This week, the international community has witnessed countless protests demanding the halt of Israel’s ground intervention and airstrikes on Gaza, ranging from populated demonstrations in London to violent ones in Paris. On Monday, Lebanon joined these demands.
Approximately 1,000 people gathered at Raouché’s Ramlet al-Bayda on Monday, holding a vigil for more than 500 Palestinians who have died in Gaza.
“We came up with the idea of a sit-in or a vigil in solidarity with the people of Gaza, with the people who died, to humanize everyone, basically.
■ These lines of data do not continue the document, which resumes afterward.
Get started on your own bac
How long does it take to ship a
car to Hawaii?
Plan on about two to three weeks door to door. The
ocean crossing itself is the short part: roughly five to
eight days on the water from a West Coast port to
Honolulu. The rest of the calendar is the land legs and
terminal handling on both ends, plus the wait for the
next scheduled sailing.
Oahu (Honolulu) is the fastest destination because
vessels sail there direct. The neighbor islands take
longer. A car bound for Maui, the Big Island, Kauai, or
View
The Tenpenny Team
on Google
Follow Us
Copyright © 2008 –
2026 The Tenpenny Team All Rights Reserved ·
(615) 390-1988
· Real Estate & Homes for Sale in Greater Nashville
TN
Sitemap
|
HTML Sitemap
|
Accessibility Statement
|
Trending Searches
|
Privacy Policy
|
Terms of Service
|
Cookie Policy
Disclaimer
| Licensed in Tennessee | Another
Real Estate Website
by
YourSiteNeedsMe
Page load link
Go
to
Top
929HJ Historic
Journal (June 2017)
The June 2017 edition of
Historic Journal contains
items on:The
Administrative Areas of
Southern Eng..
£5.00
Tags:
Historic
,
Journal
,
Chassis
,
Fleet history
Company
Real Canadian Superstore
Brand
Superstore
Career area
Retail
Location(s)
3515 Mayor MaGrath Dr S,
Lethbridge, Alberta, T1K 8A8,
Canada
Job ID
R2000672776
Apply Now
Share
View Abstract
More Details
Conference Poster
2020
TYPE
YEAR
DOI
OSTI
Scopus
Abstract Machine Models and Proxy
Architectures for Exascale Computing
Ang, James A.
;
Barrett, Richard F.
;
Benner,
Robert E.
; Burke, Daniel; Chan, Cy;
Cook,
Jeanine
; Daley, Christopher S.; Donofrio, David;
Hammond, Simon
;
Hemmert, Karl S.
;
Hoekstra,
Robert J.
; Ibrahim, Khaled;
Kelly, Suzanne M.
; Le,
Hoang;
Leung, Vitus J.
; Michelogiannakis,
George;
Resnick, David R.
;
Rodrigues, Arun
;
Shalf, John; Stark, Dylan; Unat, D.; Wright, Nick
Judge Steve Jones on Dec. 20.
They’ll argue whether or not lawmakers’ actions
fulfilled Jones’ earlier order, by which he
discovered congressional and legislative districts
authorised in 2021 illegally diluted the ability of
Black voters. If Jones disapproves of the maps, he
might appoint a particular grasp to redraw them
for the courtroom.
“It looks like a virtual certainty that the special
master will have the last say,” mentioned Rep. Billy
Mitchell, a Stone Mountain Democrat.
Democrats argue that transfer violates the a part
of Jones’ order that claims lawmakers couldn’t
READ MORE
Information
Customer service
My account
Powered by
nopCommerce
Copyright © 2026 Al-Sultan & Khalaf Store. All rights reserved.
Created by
Individualize everyone who was killed,” said Thurayya Zreik, one of the vigil organizers.
Palestinian flags waved, white balloons with names of the victims were released into the sky, and a long string stretching along the sidewalk listed the names of those who died in Gaza.
The vigil occurred simultaneously with two other vigils in the Rashidiyye and Nahr el Bared Palestinian refugee camps.
As people screamed snippets of speech through a megaphone, many different opinions were voiced with fervor throughout the crowd– from calls for peace to calls for the destruction of the Jewish state.
“We don’t want your bloody war! … Stop the killing, stop the hate!” said Shezza Abboushi Dallal, a student at Barnard College. “Occupation is a crime, from Iraq to Palestine,” she continued, referring to the United States’ war on Iraq. “Israel, Israel, you can’t hide, we charge you with genocide!”
“The Palestinians are under fire,” chanted another woman in Arabic. “To those who aren’t hearing,” she added, “listen, listen, listen, listen.”
But as the megaphone blared, Zreik’s main concern was to show the people in Gaza that she is supporting them.
“You have brothers and sisters standing with you,” she said. “You are not alone.”
Another demonstrator, Jinan, who preferred to be listed solely by her first name, also expressed her disappointment in the silence of the international community.
“People are getting killed and nobody is doing anything about it,” she said.
In contrast with Dallal’s call for the end of “Israel’s war,” however, Jinan voiced a desire for the “war on Israel” to persist until “historic Palestine” is free and pre-1948 borders are restored.
She also expressed her dissatisfaction with the Oslo Accords, where both the Israeli government and the Palestine Liberation Organization officially recognized each other.
“The people in Gaza are living in a huge cage, the people in the West Bank are living in a huge cage, and the Palestinian refugees that are living in the refugee camps in Lebanon are living a shitty life,” Jinan said.
Beit Atfal Assumoud, a non-governmental organization dedicated to helping Palestinian communities in Lebanon, setup donation boxes at the vigil. According to the event’s Facebook page, proceeds collected during the Ramadan holiday will be donated to Gaza.
Nessim Stevenson, a student at the University of Sussex, said he attended the vigil out of frustration. As he watched the news and kept up with the events unfolding between Israel and Gaza, Stevenson felt helpless.
“This is one of the very few things you can actually do,” he added.
People are much more active than in the past, whether through social media or by protesting on the streets, Stevenson said, exemplifying protests in the U.K., South Africa, and Turkey.
However, the Lebanese public is not as involved in comparison to other communities, which, according to Stevenson, can be attributed to the lack of willingness to talk about the Palestinian issue, as made evident by the number of protestors present at the vigil.
Dallal also voiced the importance in numbers of those who support Gaza, especially in Arab countries where most governments have refrained from political solidarity with the people in Gaza.
“It’s our responsibility as the social population of a country to demand, first, of our people to voice concern with the brutality that is being experienced in Gaza,” Dallal said, “and, second, to show our governments that perhaps the populous demands more than just silence.”